I also believe that in Fife we now don't have independent advocacy since Fife Council and NHS Fife brought tendering into play and awarded the advocacy contract to an English learning disability service provider Circles Network (CN), who are based in Rugby, Warwickshire.  And began to redefine what independent advocacy is, for the people of Fife.

Because we don't have independent advocacy I contend that the human rights of people with mental disorders in Fife, detained under the Mental Health Act, are at greater risk of abuse. 

This new blog will detail my contact with CN since first hearing of them in 2009 after they were awarded the Fife advocacy contract.  It will also include my contact with Fife Council who were usually my first port of call but who often couldn't answer my questions and passed me on to CN.  A never ending circle.

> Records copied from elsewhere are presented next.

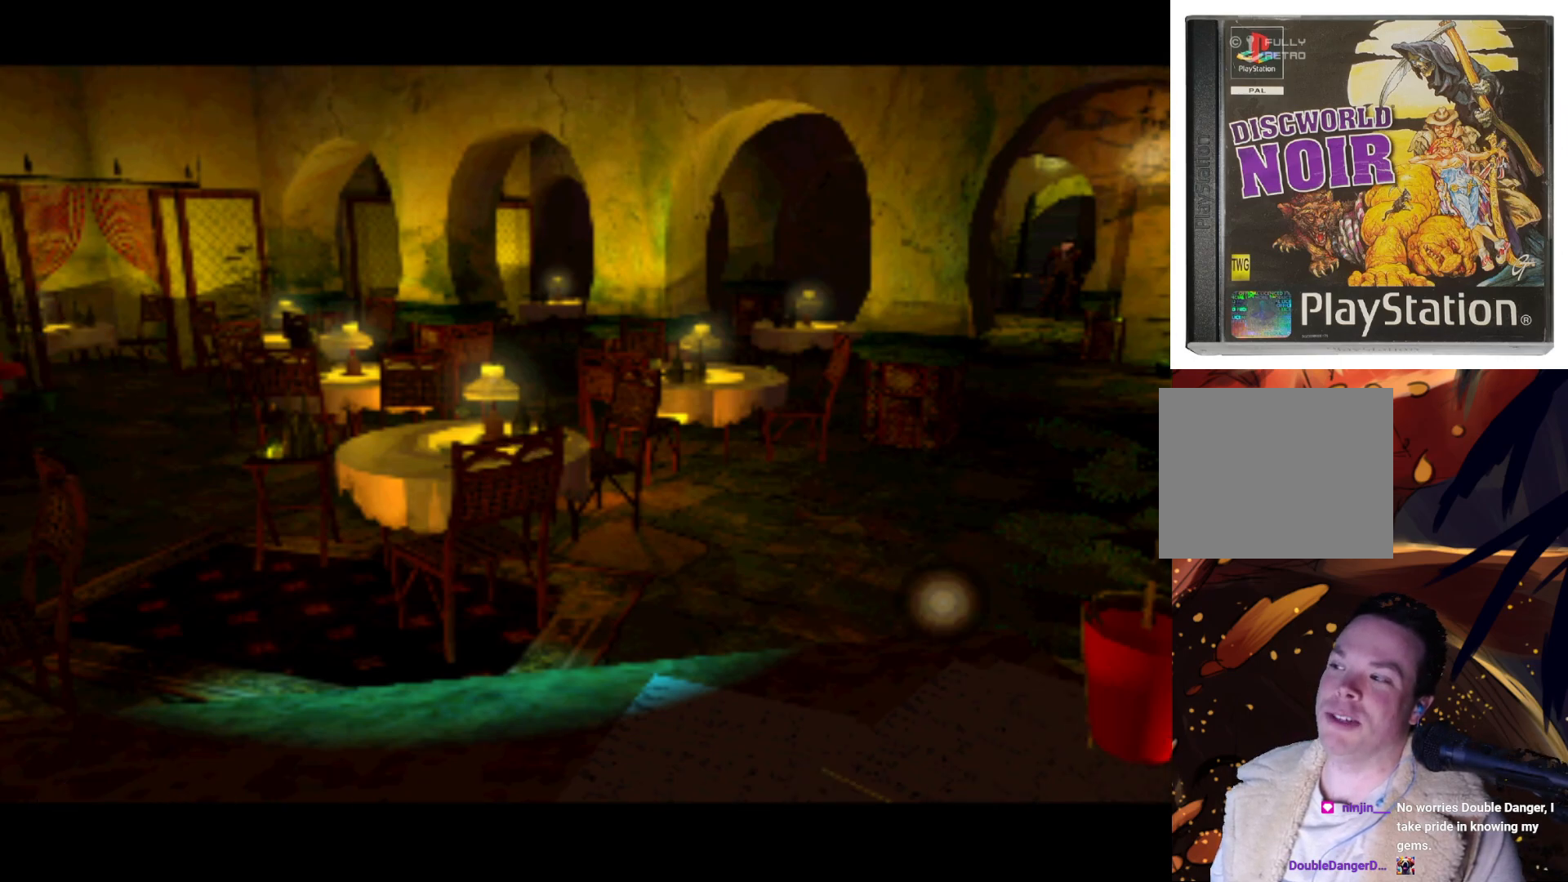
{"buttons": ["DPAD_DOWN", "DPAD_LEFT"], "left_stick": "center", "right_stick": "center", "events": [[100, "DPAD_UP", "up"], [500, "DPAD_DOWN", "down"]]}
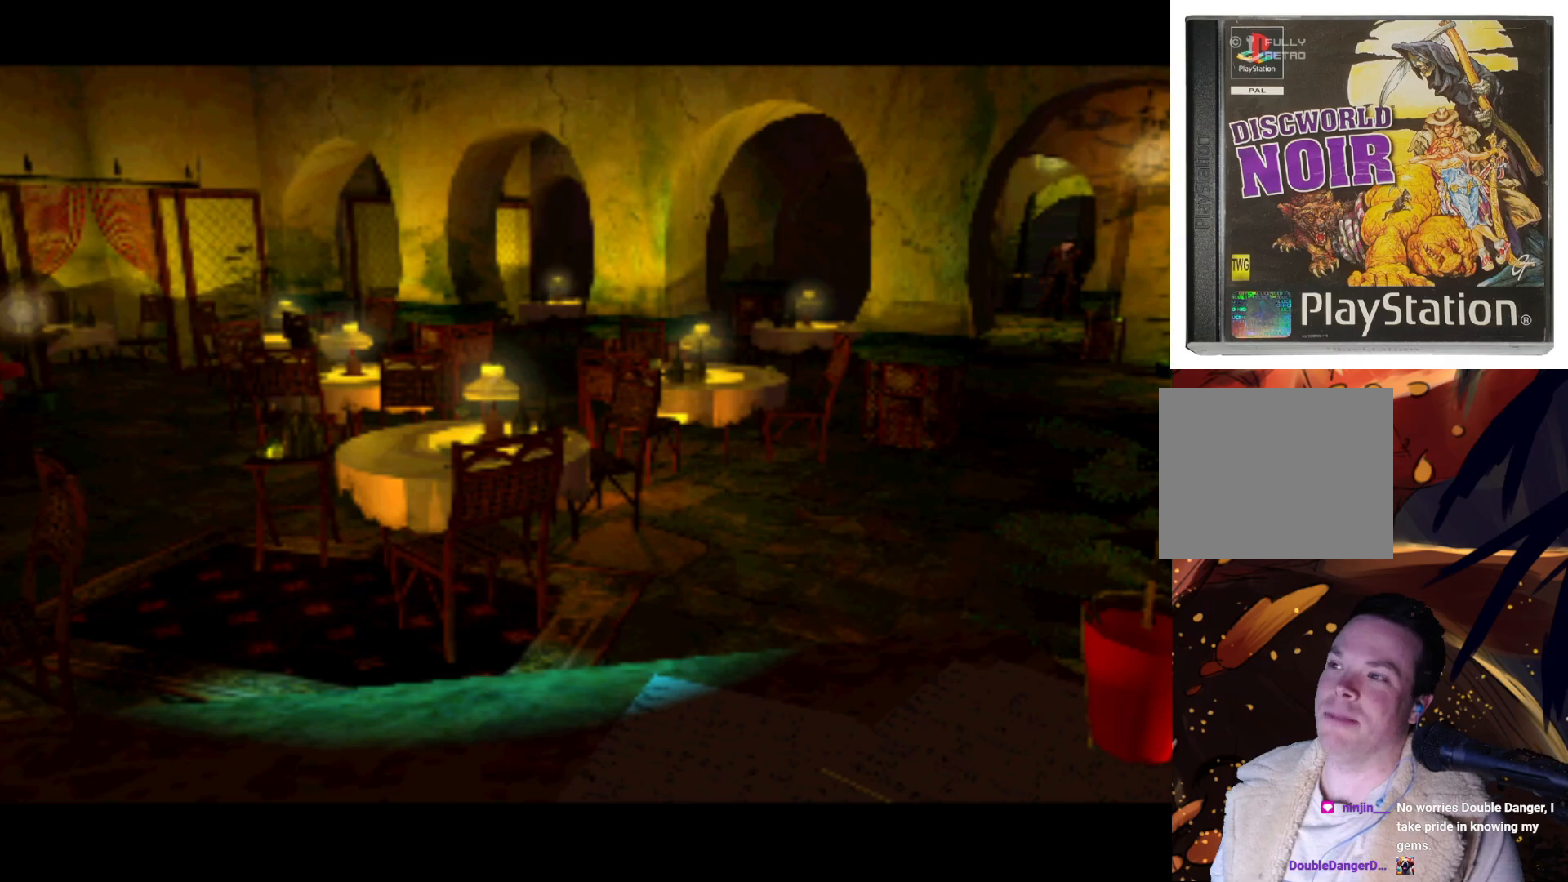
{"buttons": [], "left_stick": "center", "right_stick": "center", "events": [[167, "DPAD_DOWN", "up"], [167, "DPAD_LEFT", "up"]]}
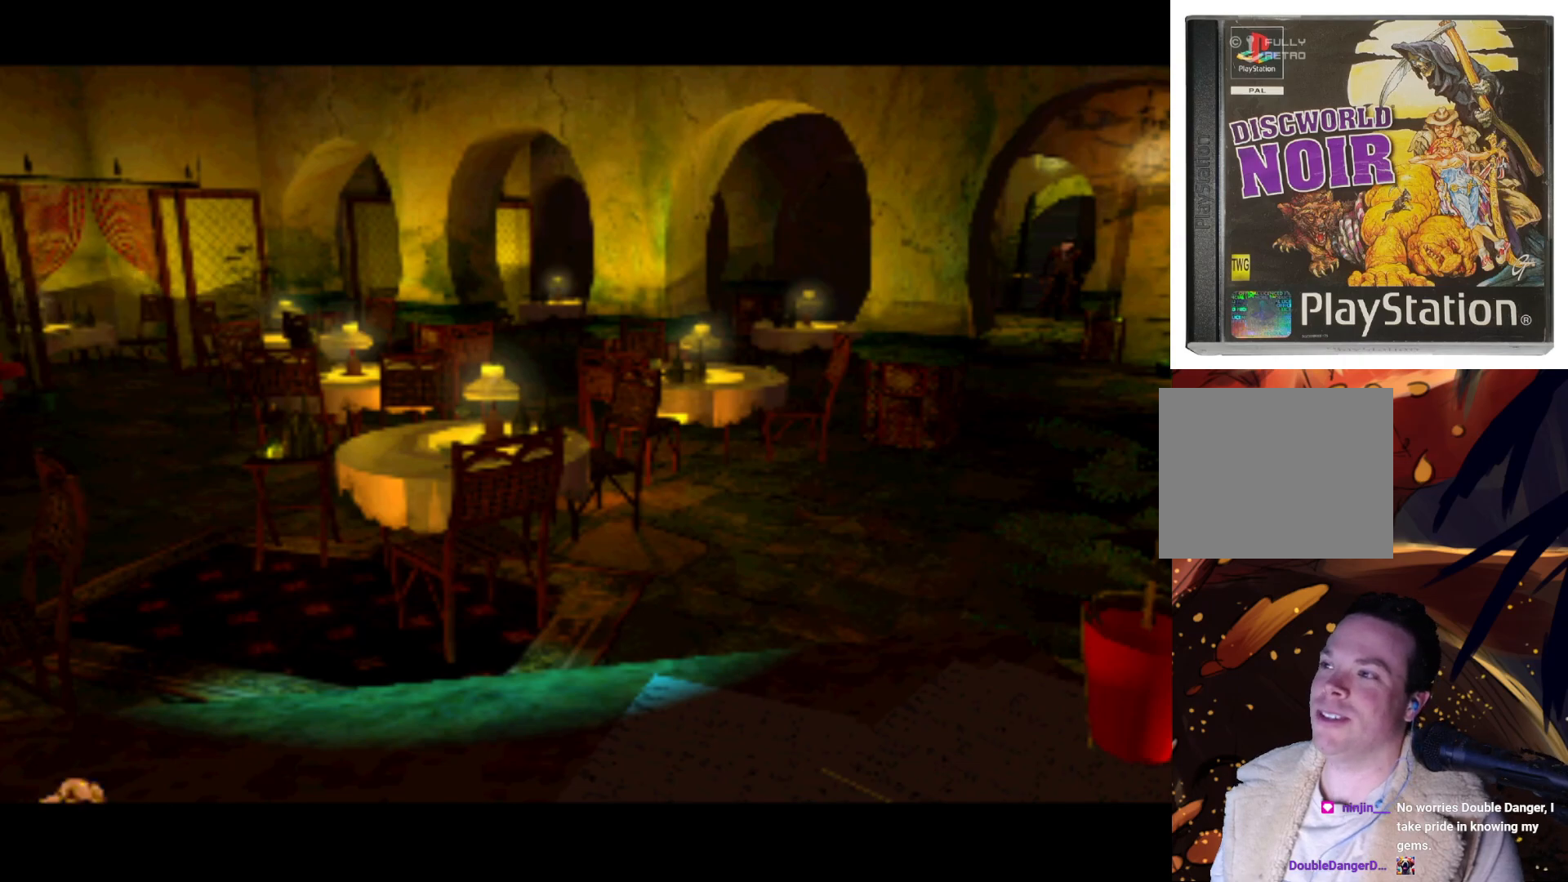
{"buttons": [], "left_stick": "center", "right_stick": "center", "events": [[200, "DPAD_UP", "down"], [500, "DPAD_UP", "up"]]}
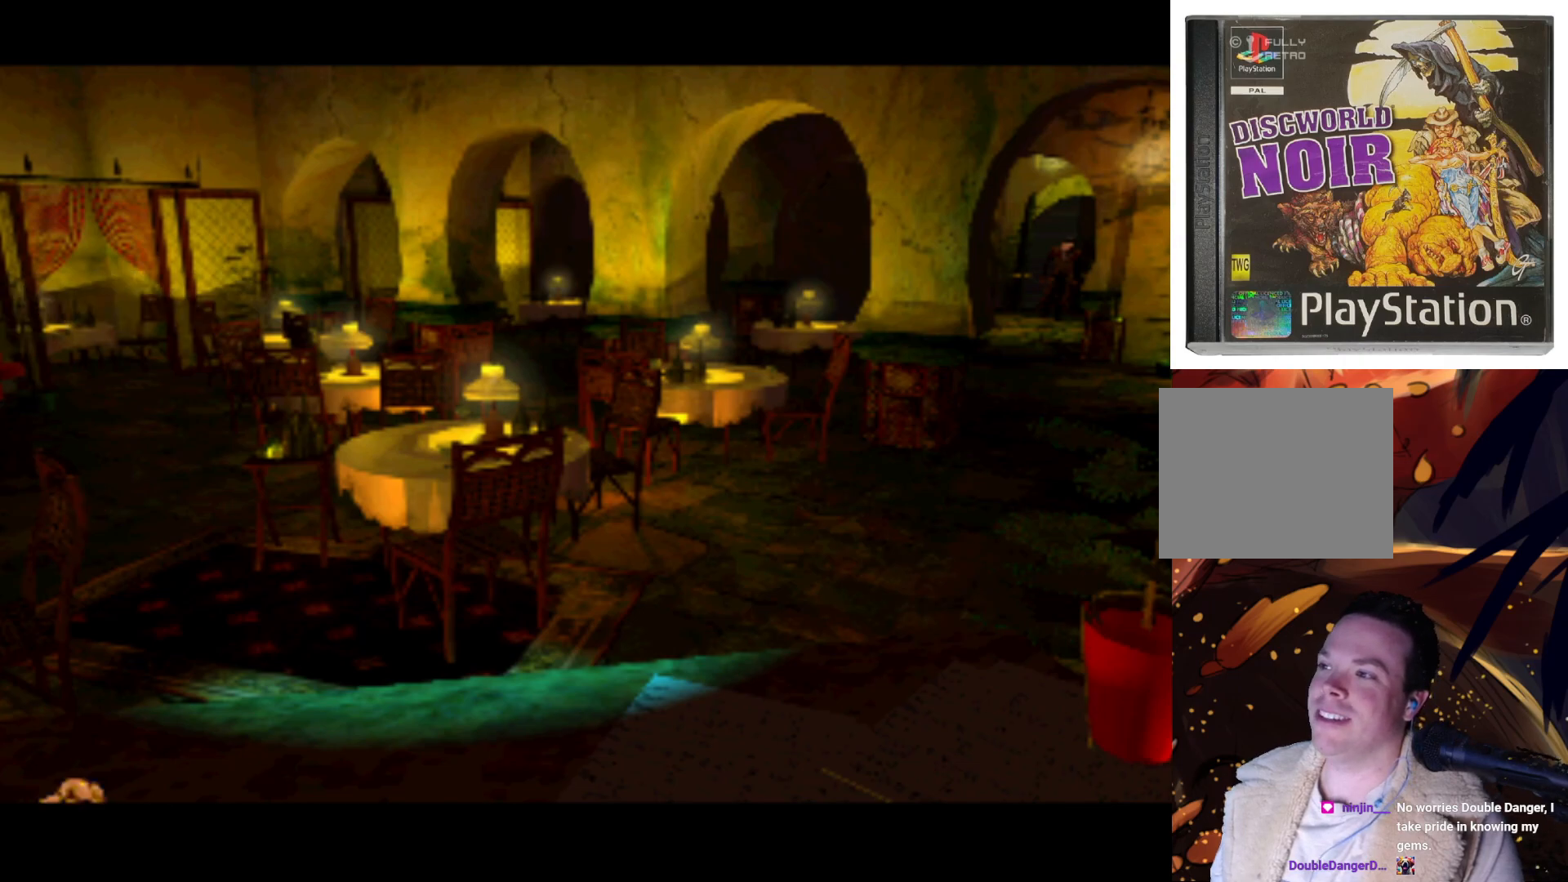
{"buttons": ["DPAD_UP"], "left_stick": "center", "right_stick": "center", "events": [[267, "DPAD_UP", "down"]]}
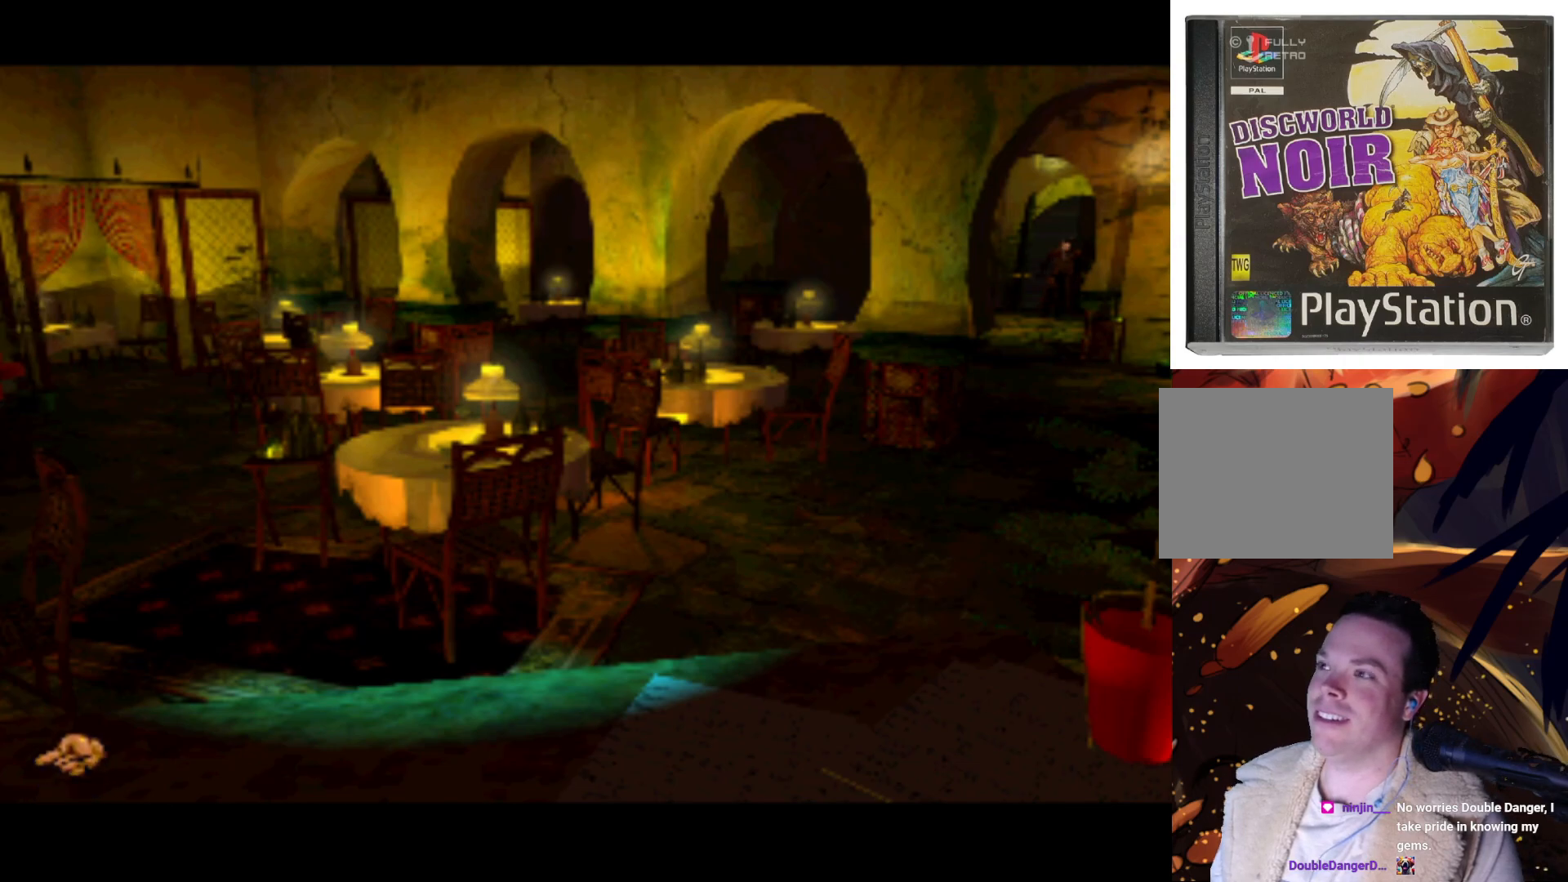
{"buttons": [], "left_stick": "center", "right_stick": "center", "events": [[200, "DPAD_UP", "up"]]}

During this time my youngest son was a detained, locked-in psychiatric patient and was subject to a denial of his basic human rights.  Locked in a seclusion room.  No toilet or drinking water.  I had to advocate as well as care for him and for this I was put under pressure by psychiatric nurses and social workers alike.  In psychiatric notes and reports.  Labelled and misrepresented.

I decided to offer my services as a volunteer advocate with CN in Fife so as to help with collective advocacy.  The Fife local CN manager was supportive and explained the process at a meeting this August in Stratheden Hospital, just up the road from where I live. 

However I got an Email from the CN Warwickshire HR Officer to say that my offer was declined.  Without even sending me a volunteer application form.  I complained to Fife Council social work service about discrimination.  They said that CN would investigate.  How so, surely a conflict of interest?

Then yesterday I got a letter sent/Emailed (how did they get my home address?) warning me of "legal redress" because of my "continued negativity" towards them.

This blog is my response.  I have a right to tell my side of the story and to question the spending of public monies, the professionalism of council funded agencies and if advocacy in Fife is truly "independent".